- The estimated number of servings from each major food group required to satisfy various calorie needs for active vegetarians. Choose additional foods from any of the groups or from the discretionary calorie group as needed to meet energy needs.
- Choose a variety of foods from the major food groups.
- If you do not consume dairy products, choose five to eight servings per day of calcium-rich foods. Those conveniently listed in the third dimension of the Vegetarian Food Guide Pyramid provide approximately 10 percent of an adult’s daily requirements.
- To meet iron needs, follow the pyramid plan and select a variety of iron-rich grains and legumes. Aim to consume a fruit or vegetable that contains vitamin C along with most meals to boost absorption.
- Incorporate healthy fats in cooking and in dressing up foods and limit foods that are high in saturated and trans fats.
- Include foods rich in omega-3 fatty acids.
- Although not mandatory, a daily serving or two of nuts is a good idea, unless you have nut allergies. Nuts add additional energy, healthy fats, and an abundance of other nutrients . Servings of nuts and seeds can also serve as a source of protein and be used in place of servings from the fats group for people limiting energy requirements.
- If you are vegan, include at least three good sources of vitamin B12 in your diet every day. These include one tablespoon (15 ml) of Red Star T 6635 nutritional yeast, one cup (236 ml) of fortified soy milk, one ounce (28 g) of fortified cereal,and 1.5 ounces (42 g) of fortified meat analogue. Servings for vegetarians include half a cup (118 ml) of cows’ milk, three-quarter cup (172 g) yogurt, and one egg.
- Use iodized salt when cooking and in salting foods, particularly if you live in an area where the concentration of iodine in the soil is low.

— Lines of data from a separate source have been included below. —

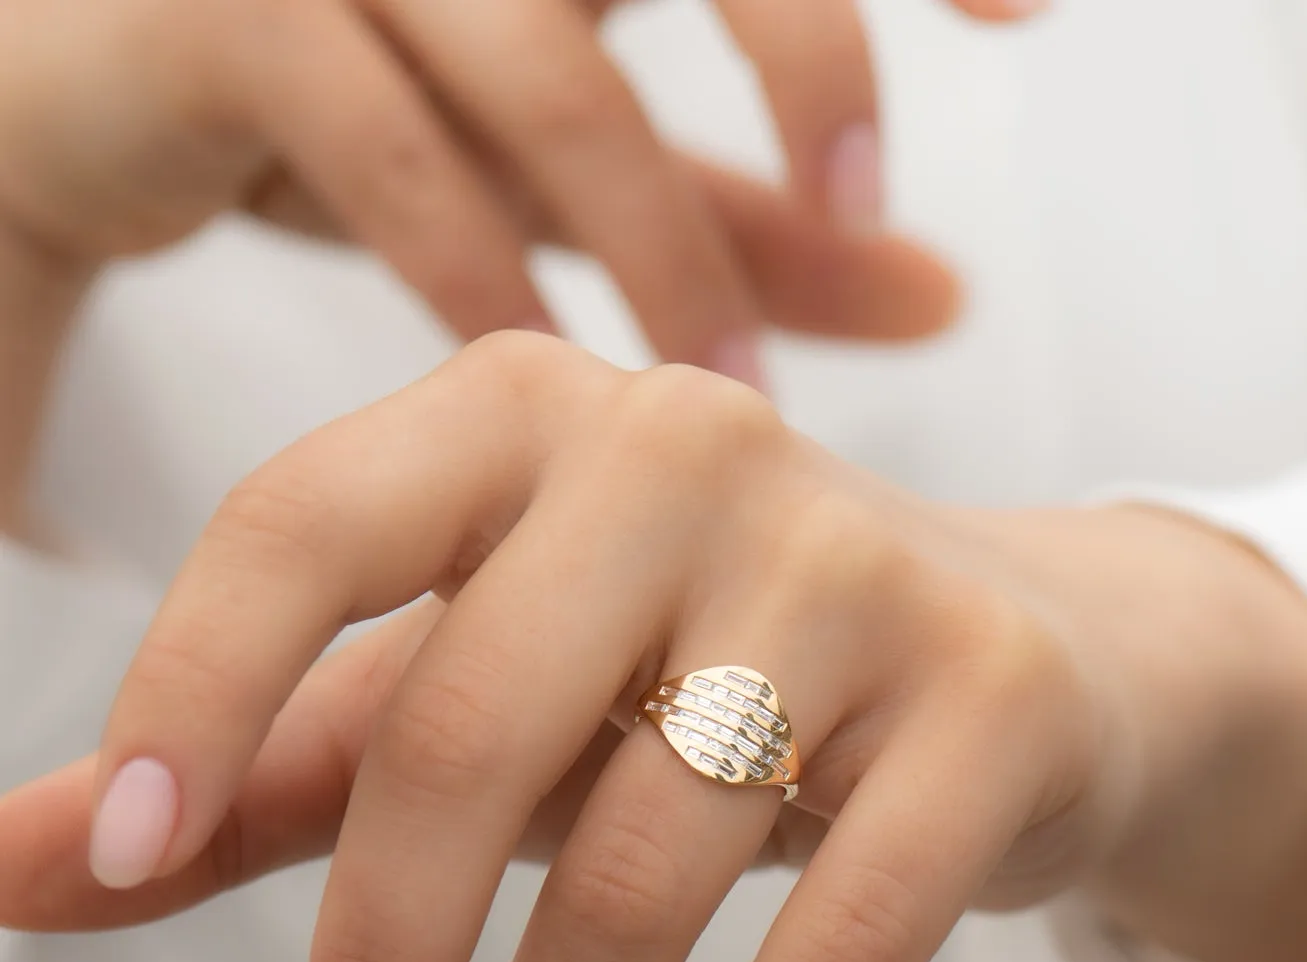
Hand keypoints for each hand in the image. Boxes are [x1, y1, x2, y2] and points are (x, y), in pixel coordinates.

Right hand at [0, 0, 1038, 367]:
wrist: (67, 98)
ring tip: (743, 404)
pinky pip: (400, 164)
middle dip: (806, 41)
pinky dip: (489, 281)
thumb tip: (950, 291)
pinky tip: (551, 384)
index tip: (1036, 16)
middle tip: (874, 197)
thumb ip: (757, 220)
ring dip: (663, 249)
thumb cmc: (356, 110)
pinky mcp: (223, 24)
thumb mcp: (571, 166)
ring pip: (553, 78)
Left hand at [0, 334, 1306, 961]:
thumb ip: (269, 770)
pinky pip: (861, 905)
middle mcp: (688, 448)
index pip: (303, 528)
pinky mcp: (993, 689)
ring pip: (655, 851)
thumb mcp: (485, 689)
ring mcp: (858, 562)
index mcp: (526, 415)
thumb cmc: (700, 669)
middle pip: (468, 731)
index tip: (109, 871)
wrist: (1013, 647)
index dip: (187, 697)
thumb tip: (13, 871)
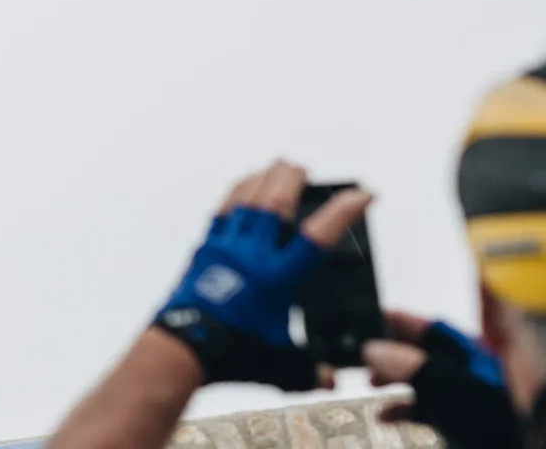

- Get adequate vitamin D from daily sun exposure or through fortified foods or supplements. Use of vegetarian vitamin D is controversial.
- Get most of your daily calories from the foods in the Vegetarian Food Guide Pyramid. One-third to one-half should come from whole food sources. Limit consumption of overly processed foods, which contain added sugars, high-fructose corn syrup, and unhealthy fats.